Reflecting workers' concern over safety, members of the Brotherhood of Locomotive Engineers (BLE) demonstrated in Washington, D.C., April 28 to protest the rising number of deaths of railworkers and the intransigence on the part of the rail bosses' to the safety question.

On June 10, following a coal train accident in West Virginia, the BLE union on CSX railroads staged a three-hour walkout to protest the death of engineers in this accident. President William Clinton slapped an injunction on the BLE to force it to end its protest.

Union Pacific and the United Transportation Union (UTU) have now established a joint safety initiative. Under the agreement issued July 11, the two plan to address a variety of issues including injury prevention; employee "quality of life"; derailment prevention; and grade crossing safety. The UTU and FRA also announced that they had formed a safety partnership.

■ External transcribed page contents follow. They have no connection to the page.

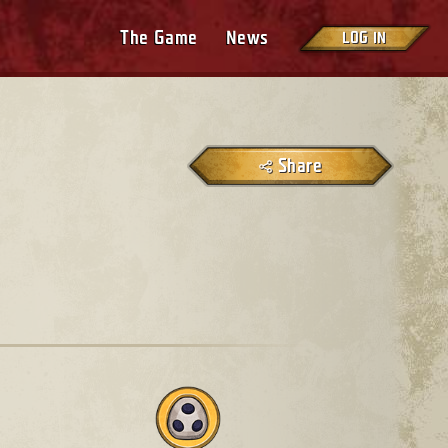
The Game
News
LOG IN
Share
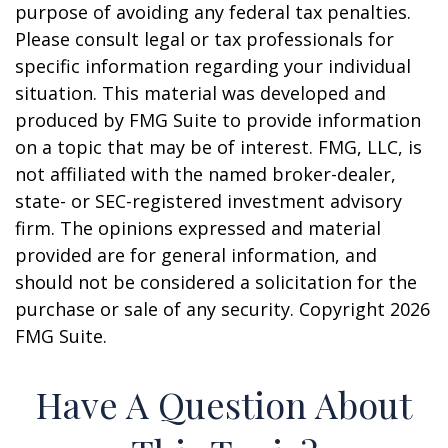
purpose of avoiding any federal tax penalties.
Please consult legal or tax professionals for
specific information regarding your individual
situation. This material was developed and
produced by FMG Suite to provide information
on a topic that may be of interest. FMG, LLC, is
not affiliated with the named broker-dealer,
state- or SEC-registered investment advisory
firm. The opinions expressed and material
provided are for general information, and
should not be considered a solicitation for the
purchase or sale of any security. Copyright
2026
FMG Suite.
Have A Question About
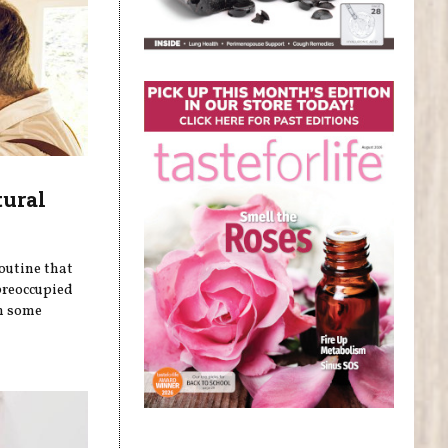
tural
outine that
preoccupied
on some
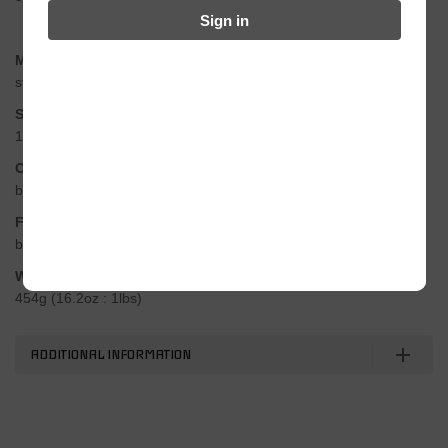
Sign in
Material
steel, chromized treatment
Size
1/2″ x 1/8″
Colors
black, silver, gold
Features
bullet-proof design / very strong pins & plates
Weight
454g (16.2oz : 1lbs)
ADDITIONAL INFORMATION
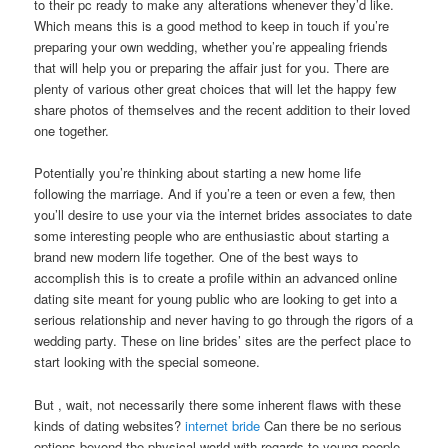
to their pc ready to make any alterations whenever they’d like.
Which means this is a good method to keep in touch if you’re
preparing your own wedding, whether you’re appealing friends
that will help you or preparing the affair just for you. There are
plenty of various other great choices that will let the happy few
share photos of themselves and the recent addition to their loved
one together.
Potentially you’re thinking about starting a new home life
following the marriage. And if you’re a teen or even a few, then
you’ll desire to use your via the internet brides associates to date
some interesting people who are enthusiastic about starting a
brand new modern life together. One of the best ways to
accomplish this is to create a profile within an advanced online
dating site meant for young public who are looking to get into a
serious relationship and never having to go through the rigors of a
wedding party. These on line brides’ sites are the perfect place to
start looking with the special someone.
But , wait, not necessarily there some inherent flaws with these
kinds of dating websites?
internet bride
Can there be no serious
options beyond the physical world with regards to young people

In another development last February, the FRA required Wisconsin Central Transportation Corp. (WC) to improve track and equipment inspection, training measures, and operating practices. The requirement followed an FRA safety audit of WC's operations; the audit followed two UTU petitions asking FRA to prohibit WC from using one-person crews, and to ban the use of remote control locomotive operations by WC and all other railroads. WC then was required to suspend use of one-person crews, and increase safety-related spending.

Kay Sedam is a member of the UTU Local 1138 at CSX Hialeah Yard.